NEW YORK (AP) – Attorneys for Mahmoud Khalil on Friday ordered a federal judge to release Columbia University protesters from immigrant lockup, saying the Trump administration had missed the deadline for appeals.
With a letter To New Jersey District Judge Michael Farbeers, the lawyer told him that Halil had met all the court’s requirements, including posting $1 bonds, and that government lawyers missed the 9:30am deadline. The judge was set for Wednesday.
In response to the letter, the judge gave the government until 1:30pm on Friday to formally reply to the free Khalil request.
The lawyer also says the government has refused to provide information on Khalil’s plans for release and has provided no other basis for his continued detention besides the reasons Falbialz has already rejected.

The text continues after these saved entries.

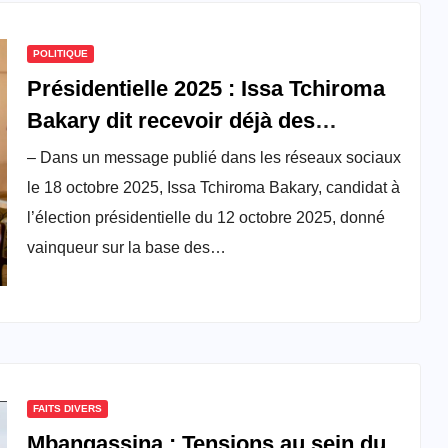
POLITIQUE
Présidentielle 2025 : Issa Tchiroma
Bakary dit recevoir déjà des
soutiens des forces armées et de
– Dans un message publié dans les réseaux sociaux
certaines pontes du régime
le 18 octobre 2025, Issa Tchiroma Bakary, candidat à
l’élection présidentielle du 12 octobre 2025, donné
vainqueur sur la base des…
FAITS DIVERS
Mbangassina : Tensions au sein du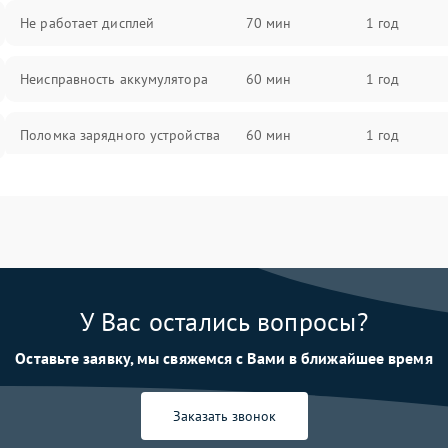
Не работает дисплей
70 мин
1 год
Неисправность аккумулятора
60 мин
1 год
Поломка зарядного устройства
60 мин
1 год
Неисправность двигателя
60 мин
1 год
Поломка кнопки включения/
60 мин
1 год
выключения
У Вас остались вопросы?
Неисправность системы
60 мин
1 год
индикации
Оставьте заявку, мы свяжемся с Вами в ближайшее время
Неисправность системы защиты от
60 мин
1 год
перегрева
Заказать звонок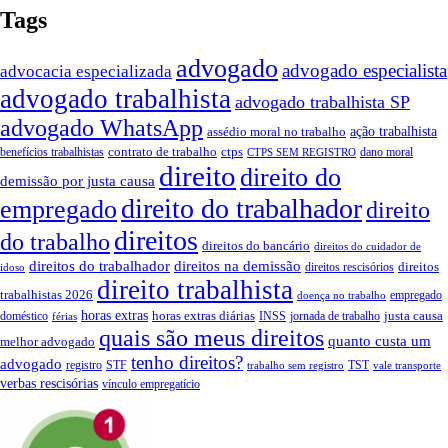
Tags
advogado
advogado especialista
advocacia especializada
advogado trabalhista
advogado trabalhista SP
advogado WhatsApp
assédio moral no trabalho
ação trabalhista
contrato de trabalho
ctps
benefícios trabalhistas
dano moral
CTPS SEM REGISTRO
direito
direito do
demissão por justa causa
direito do trabalhador
empregado
direito
direitos
do trabalho
direitos do bancário
direitos do cuidador de
direitos do trabalhador
direitos na demissão
direitos
direitos rescisórios
idoso
direito trabalhista
trabalhistas 2026
empregado
doença no trabalho
horas extras
horas extras diárias
justa causa
doméstico
INSS
jornada de trabalho
férias
quais são meus direitos
quanto custa um
melhor advogado
tenho direitos?
advogado
registro
STF
TST
trabalho sem registro
vale transporte
verbas rescisórias
vínculo empregatício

“A deadline has come and Mahmoud Khalil must be released immediately,” his lawyer said in a statement provided by the American Cilvil Liberties Union, one of the groups he represents. “What’s more, he’s an attempt to extend his unconstitutional, arbitrary, cruel detention.”
The Department of Justice and Homeland Security lawyers and spokesmen did not immediately respond to emails seeking comment.
The Trump administration vowed to suing Farbeers’ ruling on Wednesday. There, the judge ruled that Halil had shown that his continued detention caused irreparable harm to his career, his family and his free speech.
He previously ruled that expelling Halil from the United States for those reasons is likely unconstitutional.
That’s what Halil, a legal US resident Detained on March 8th About participating in a pro-Palestinian demonstration in his apartment in Manhattan.
He was the first arrest under President Donald Trump’s crackdown on students who joined campus. The War in Gaza.
Secretary of State Marco Rubio said Halil must be expelled from the country as his ongoing presence could harm American foreign policy.
Halil’s lawyers say the Trump administration is simply trying to crack down on freedom of speech.
Halil has not been accused of breaking the law during the protests in Colombia. Graduate students in International Affairs served as negotiators and spokesmen for student activists.
He was not one of the protesters who were arrested, but his prominent figures in news coverage and willingness to speak publicly have targeted him by critics.
The Trump administration argued that non-citizens who participate in such demonstrations should be expelled from the country considering the anti-Semitic views.